Nevertheless, it did not negatively affect the software giant’s financial outlook. Microsoft reported first-quarter earnings of $3.72 per share, surpassing the analysts' expectation of $3.68. Operating revenue was recorded at $77.7 billion, exceeding analysts' predictions of $75.5 billion. In the same quarter last year, earnings were $3.30, and revenue was $65.6 billion.
Microsoft's closely watched Azure cloud division surpassed expectations with a 40% year-on-year growth. Operating revenue rose by 24% to $38 billion, with net income recorded at $27.7 billion. Satya Nadella, Microsoft's chairman and CEO, said, "Our planet-scale cloud and AI factory are generating broad reach and real-world impact with high-value areas through Copilots."
Additionally, Microsoft spent a larger-than-expected amount on AI-related projects during the quarter, totaling $34.9 billion; this represents a 74% increase compared to the same period last year. The updated agreement with OpenAI, made this week, is believed to be well-received by investors. With this new arrangement, Microsoft will own 27% of OpenAI Group PBC, with this valuation estimated at approximately $135 billion.
The earnings report provides Wall Street with the latest view of Microsoft's growth in the AI and cloud sectors. Furthermore, graphics chip maker Nvidia reached a valuation of $5 trillion on Wednesday, becoming the first company in history to do so.

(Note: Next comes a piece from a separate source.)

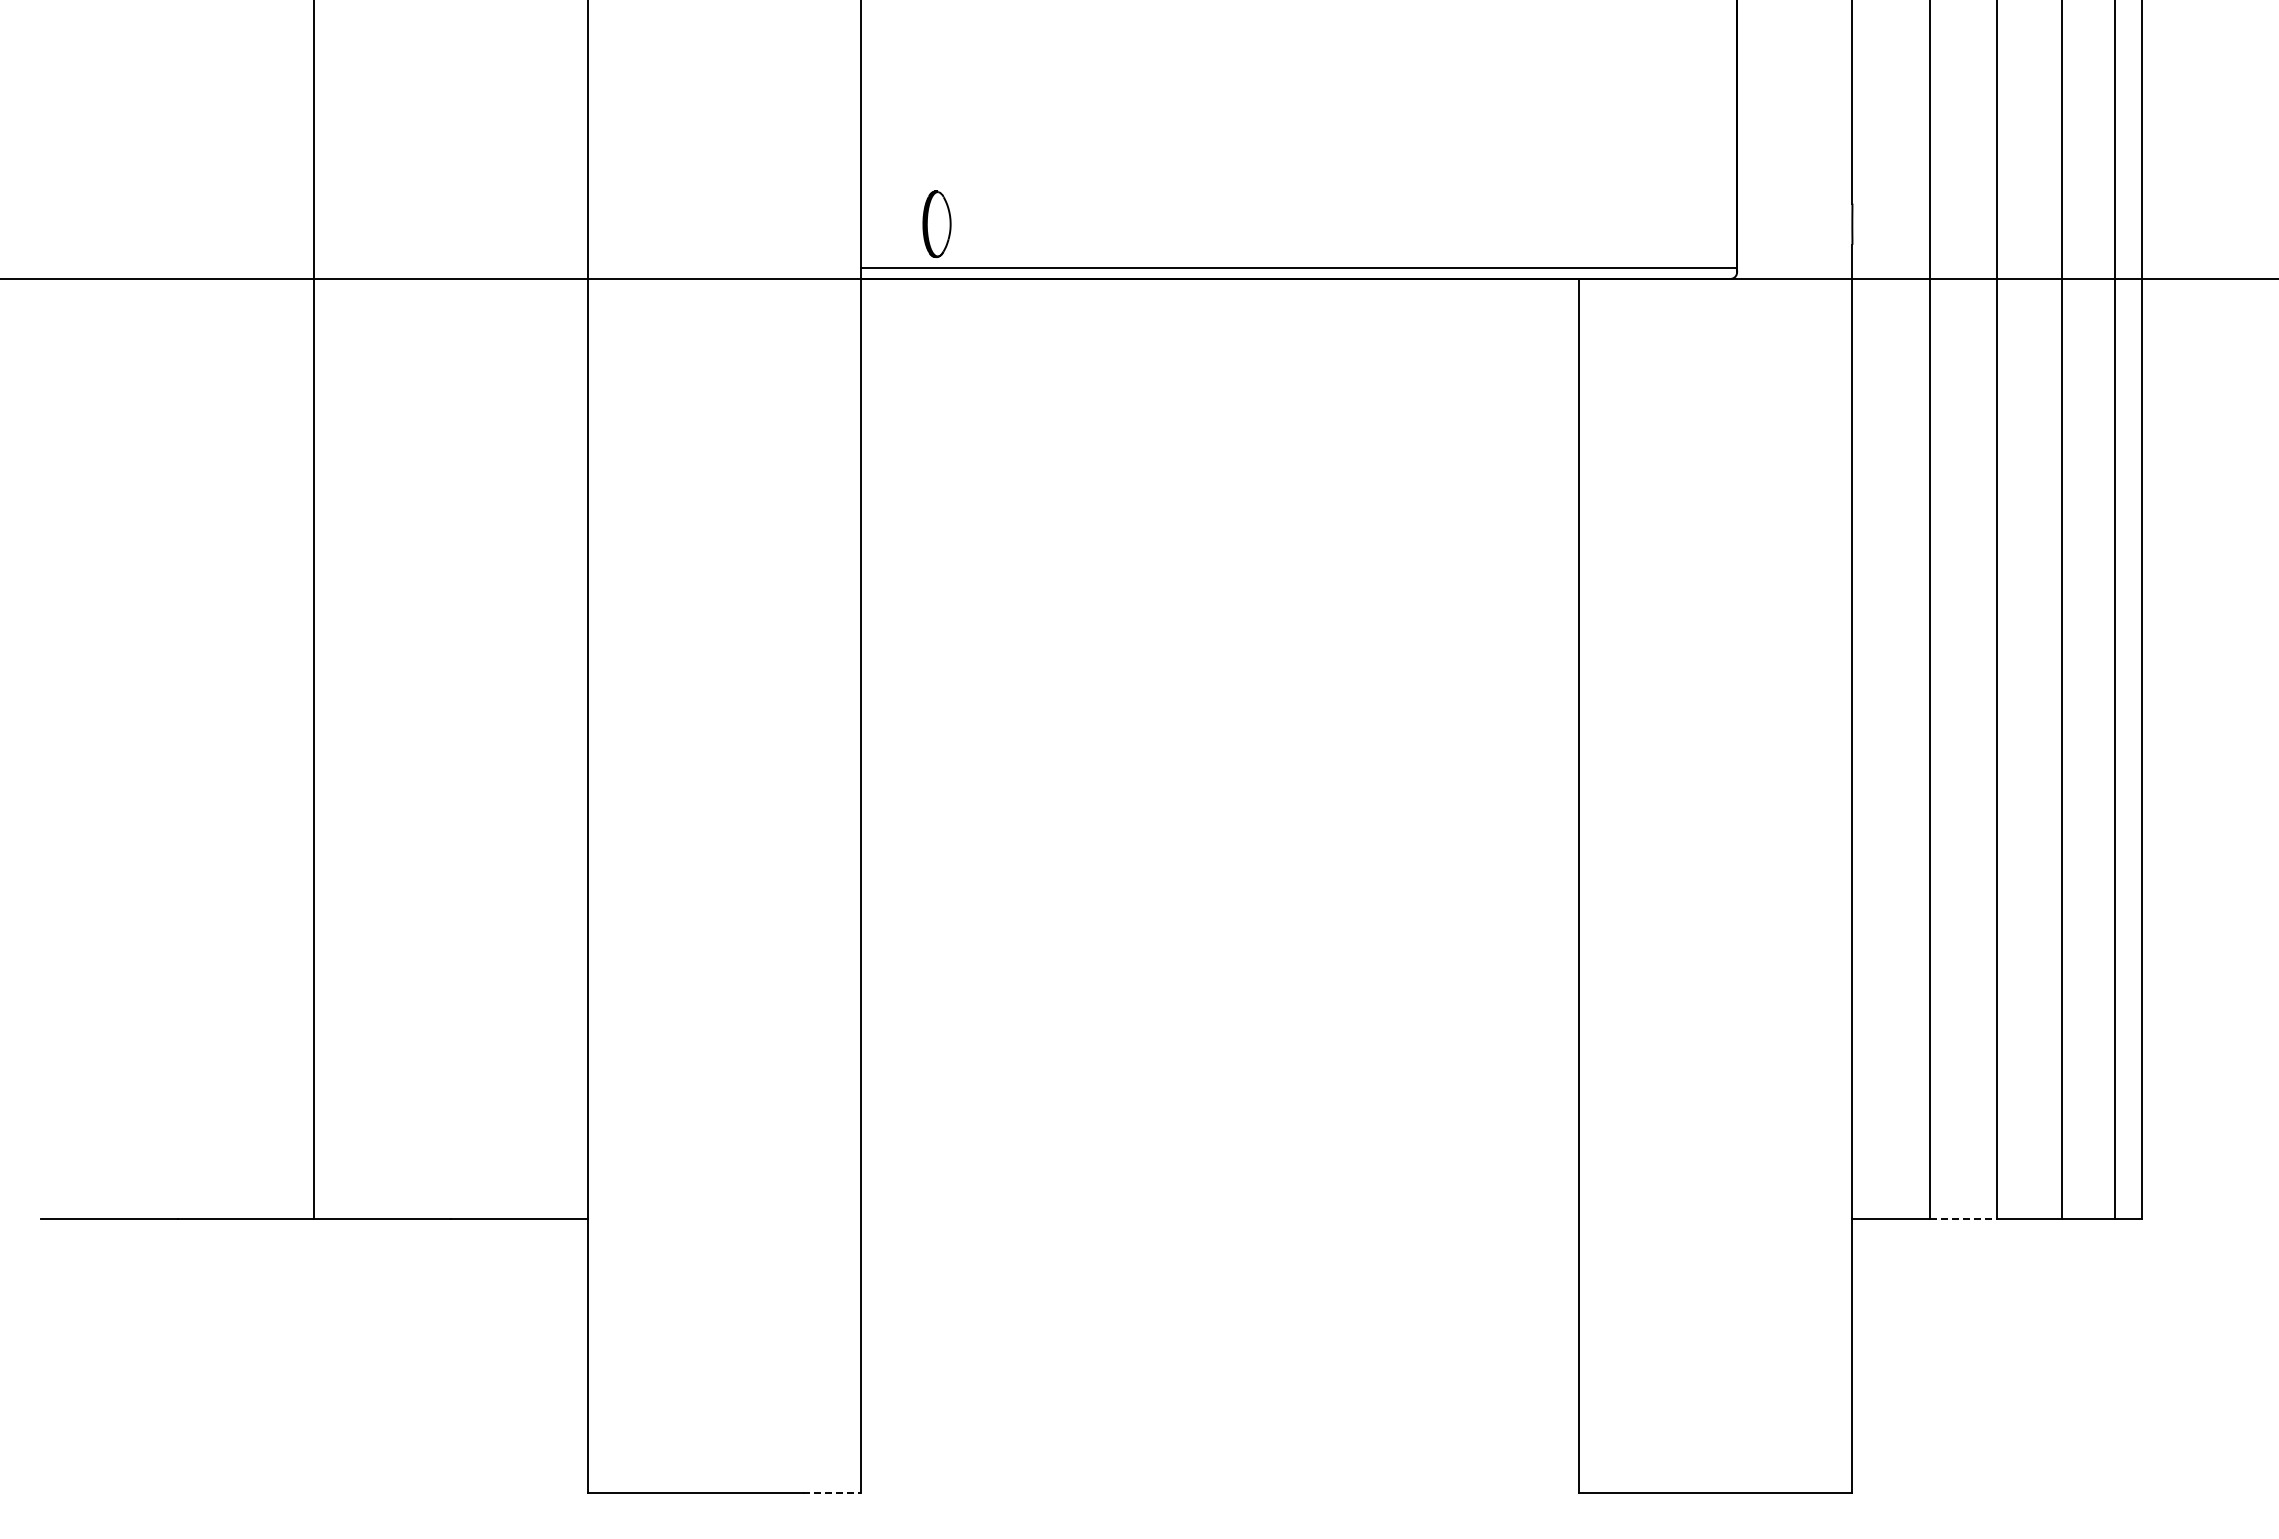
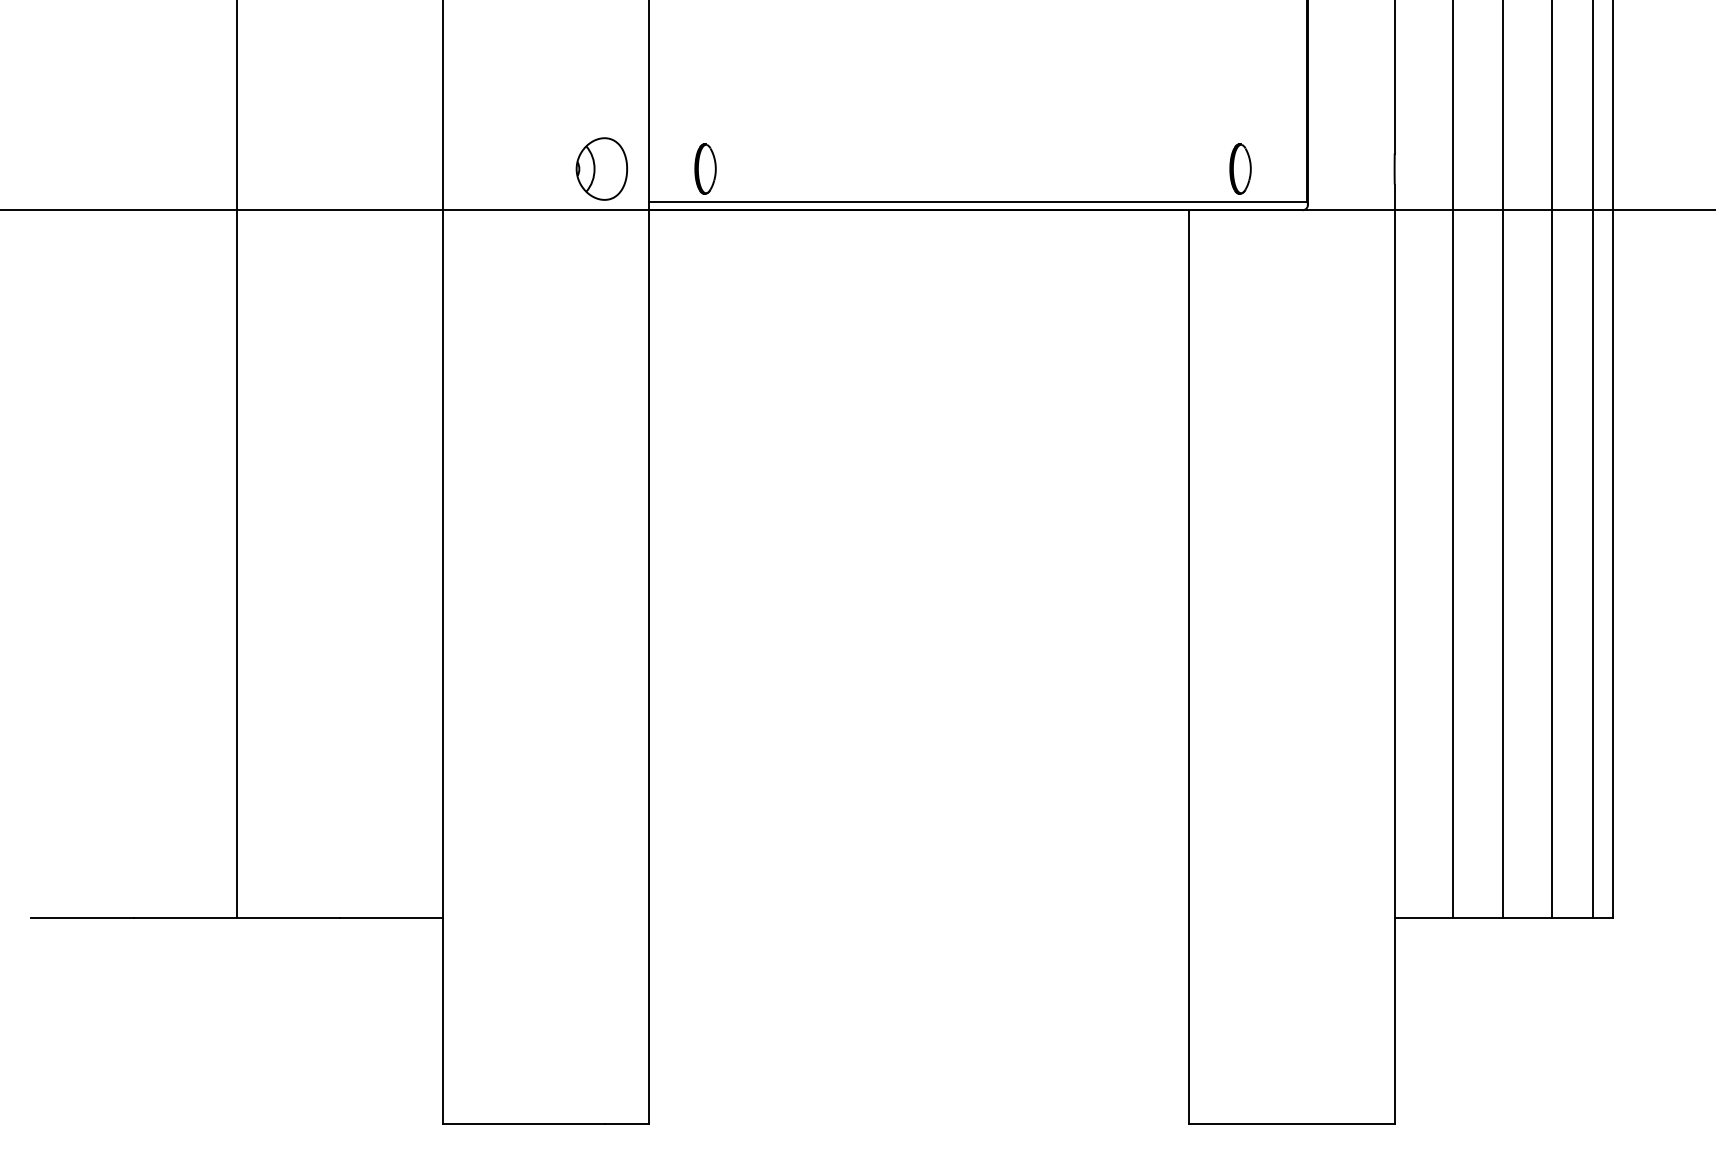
part: (1647, 223) -> (1240, 168), added
part: (798, 224) -> (601, 169), added
line: (1963, 1219) -> (1478, 918), dashed -> solid
line: (832, 1492) -> (626, 1123), dashed -> solid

The broader U.S. stock market has surged to record levels fueled by hundreds of billions of dollars in investments in artificial intelligence.
However, concerns are growing among investors about a potential market bubble concerning AI-related investments. There are indications that a situation similar to the excess investment period of the mid-1990s could occur. AI-related and cloud computing companies collectively are valued at $20 trillion, with the market expected to grow by 18% by 2025.
Next year, it is anticipated that Microsoft, Alphabet, Meta, and Amazon will make hundreds of billions of dollars in capital expenditures primarily for AI-related data center and infrastructure construction. Investors might make decisions based on signs of AI adoption, even if there are no strong signals of revenue growth. The Dow Jones Industrial Average reached 47,943 points on Wednesday morning.
This week, earnings reports are starting from the "Fantastic Seven," the most valuable publicly traded companies. Scott Wren, a senior global market strategist from Wells Fargo Investment Institute, stated, "What the market expects is to see the results of all this AI capital spending coming in—the revenues and profits generated from AI."
Some of the economic boom from AI is expected to come from cost savings. Microsoft announced in early summer that it would lay off approximately 9,000 employees. Additionally, Amazon is reported to be laying off about 30,000 people, who make up 10% of its corporate workforce. The implementation of AI technologies is prompting company executives to question the necessity of human labor, as this situation comes with additional costs such as health insurance and retirement.